LISTA DE TAREAS -
1 – Según el extracto del documento, ¿qué hay que usar para «tirar de la cadena» en el inodoro?
2 – Devuelve el fragmento del extracto del documento comprendido entre "Ahora viene ese" y "estaba en pañales.", ambos incluidos.

#### EXTRACTO DEL DOCUMENTO

Mientras los voluntarios comemos en la mesa, Deepak, Kausila y los padres de él desayunan sobre unos bancos junto al fuego. “Se come mejor cerca del suelo. Es bueno para la digestión”, diría Kausila a los franceses en nuestro último día allí. Entonces me doy cuenta: en Nepal, en Malasia, en China, en Japón, en todos estos países, he visto siempre a la gente cerca del suelo, en cuclillas o sentados en un tatami. Tal vez tengan razón, y las sillas sean malas para la salud.
De 11:00 h a 12:00 h. Me ducho con agua fría en el cobertizo.
Ahora viene ese extraño limbo entre el desayuno y la comida durante el cual no hay nada que hacer en particular. Yo aprovecho para lavar la ropa en el jardín, en una pequeña fuente, y para ducharme con agua fría en el cobertizo junto a las cabras. Al lado de la ducha hay un inodoro de esos que son un agujero en el suelo. Para “tirar de la cadena” debemos utilizar un cubo con agua.
La australiana se tumba en la hierba a planificar su viaje a la India. Creo que está un poco loca, pero a la vez admiro su valentía y su madurez. En comparación con ella, a su edad yo estaba en pañales.
De 12:00 h a 16:00 h. Nos presentamos en una fábrica de té sin avisar.

########
#### SECCIÓN DE DATOS

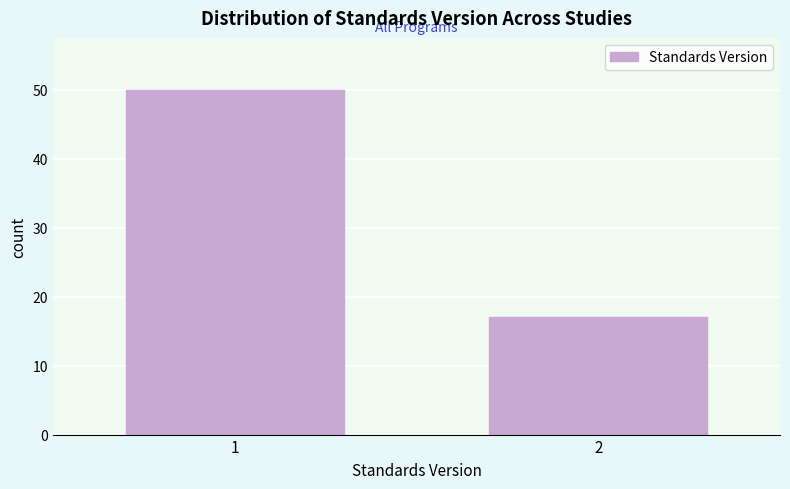

Reading left to right, extract all data points from this chart.

1=50	2=17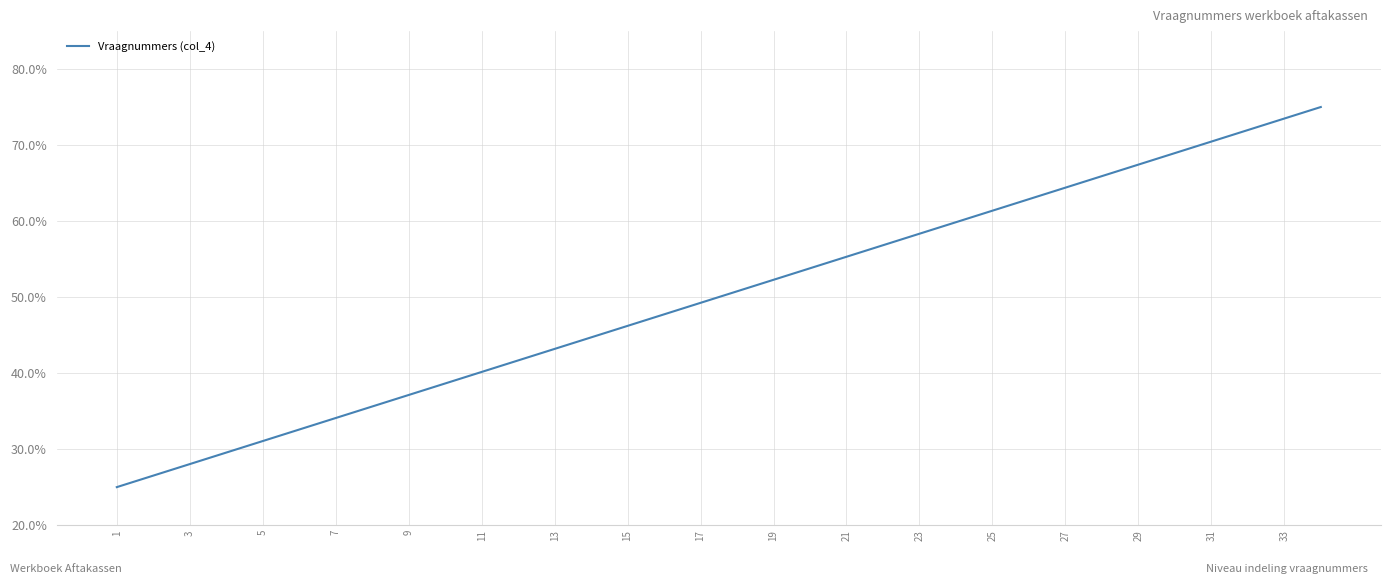

What is the smallest value displayed?

25.0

########

CONJUNTO DE RESPUESTAS -
1 – Un cubo con agua.

2 –
Ahora viene ese extraño limbo entre el desayuno y la comida durante el cual no hay nada que hacer en particular. Yo aprovecho para lavar la ropa en el jardín, en una pequeña fuente, y para ducharme con agua fría en el cobertizo junto a las cabras. Al lado de la ducha hay un inodoro de esos que son un agujero en el suelo. Para “tirar de la cadena” debemos utilizar un cubo con agua.
La australiana se tumba en la hierba a planificar su viaje a la India. Creo que está un poco loca, pero a la vez admiro su valentía y su madurez. En comparación con ella, a su edad yo estaba en pañales.